Hastings home gets green light
A MOVE to overturn a controversial Tweed Shire Council decision to approve a beachfront mansion at Hastings Point late yesterday failed to win sufficient support at an extraordinary council meeting.
Last week four of the seven councillors voted to give the green light to the rebuilding of an old block of flats in the coastal village as a large house despite protests from local residents that it was an overdevelopment of the site and breached newly-adopted rules for the area.
The three councillors against the approval, Mayor Barry Longland, Greens councillor Katie Milne plus Cr Joan van Lieshout sought the extraordinary meeting to reconsider the matter after they lodged a rescission motion.

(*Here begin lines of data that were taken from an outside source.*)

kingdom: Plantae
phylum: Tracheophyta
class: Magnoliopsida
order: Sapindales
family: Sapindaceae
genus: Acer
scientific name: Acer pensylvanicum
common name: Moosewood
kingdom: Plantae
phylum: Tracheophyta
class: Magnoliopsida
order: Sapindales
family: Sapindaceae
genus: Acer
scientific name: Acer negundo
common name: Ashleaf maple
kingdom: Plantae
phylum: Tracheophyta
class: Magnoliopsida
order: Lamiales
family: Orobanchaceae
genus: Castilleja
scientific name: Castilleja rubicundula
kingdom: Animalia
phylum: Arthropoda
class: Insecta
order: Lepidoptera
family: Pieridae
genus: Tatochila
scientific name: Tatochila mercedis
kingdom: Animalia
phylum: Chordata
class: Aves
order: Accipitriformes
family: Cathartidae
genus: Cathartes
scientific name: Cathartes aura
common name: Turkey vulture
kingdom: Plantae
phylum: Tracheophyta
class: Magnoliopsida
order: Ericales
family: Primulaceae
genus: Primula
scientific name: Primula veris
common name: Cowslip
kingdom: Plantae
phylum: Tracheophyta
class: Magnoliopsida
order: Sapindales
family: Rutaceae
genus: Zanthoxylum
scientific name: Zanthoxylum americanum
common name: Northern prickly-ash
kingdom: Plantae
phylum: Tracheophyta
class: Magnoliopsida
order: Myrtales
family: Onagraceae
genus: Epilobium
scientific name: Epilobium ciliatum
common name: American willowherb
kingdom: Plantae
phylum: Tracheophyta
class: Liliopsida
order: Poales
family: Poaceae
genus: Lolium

But the four councillors in favour of approval yesterday refused to change their vote despite an intense campaign from some Hastings Point residents and impassioned pleas from the councillors opposed to the development.
It is understood they had also been quietly warned before the meeting that since council officers had sent out a letter of approval before the rescission motion was lodged last Thursday, the council could be liable to damages if the decision was altered.
In a last-minute move against the development, one of the neighbours of the proposed house, Chris Johnson, said he wanted councillors to get "higher-level advice prior to proceeding".
Cr Milne wanted councillors to change their mind and reject the development application because she said it breached too many rules, particularly the new Hastings Point Development Control Plan (DCP).
She said it would be too long, too high, fail to have sufficient landscaping and "will set a dangerous precedent".
Cr Joan van Lieshout said approval was "an abandonment of a DCP that was set up with a lot of hard work".
"As councillors we have a full responsibility to ensure those rules are set in place for the future," she said.
"This council will be remembered as setting the rules and abandoning those if we do that."
Cr Longland said the DCP insisted on a setback from the property boundary of eight metres and other rules required a setback of five to eight metres, but the home would be just 2.5 metres from the property boundary.
"These things start to accumulate," he said.
"As they add up I think the chance of defending a refusal (in the NSW Land and Environment Court) get better as you go along."
The other councillors declined to speak on the issue.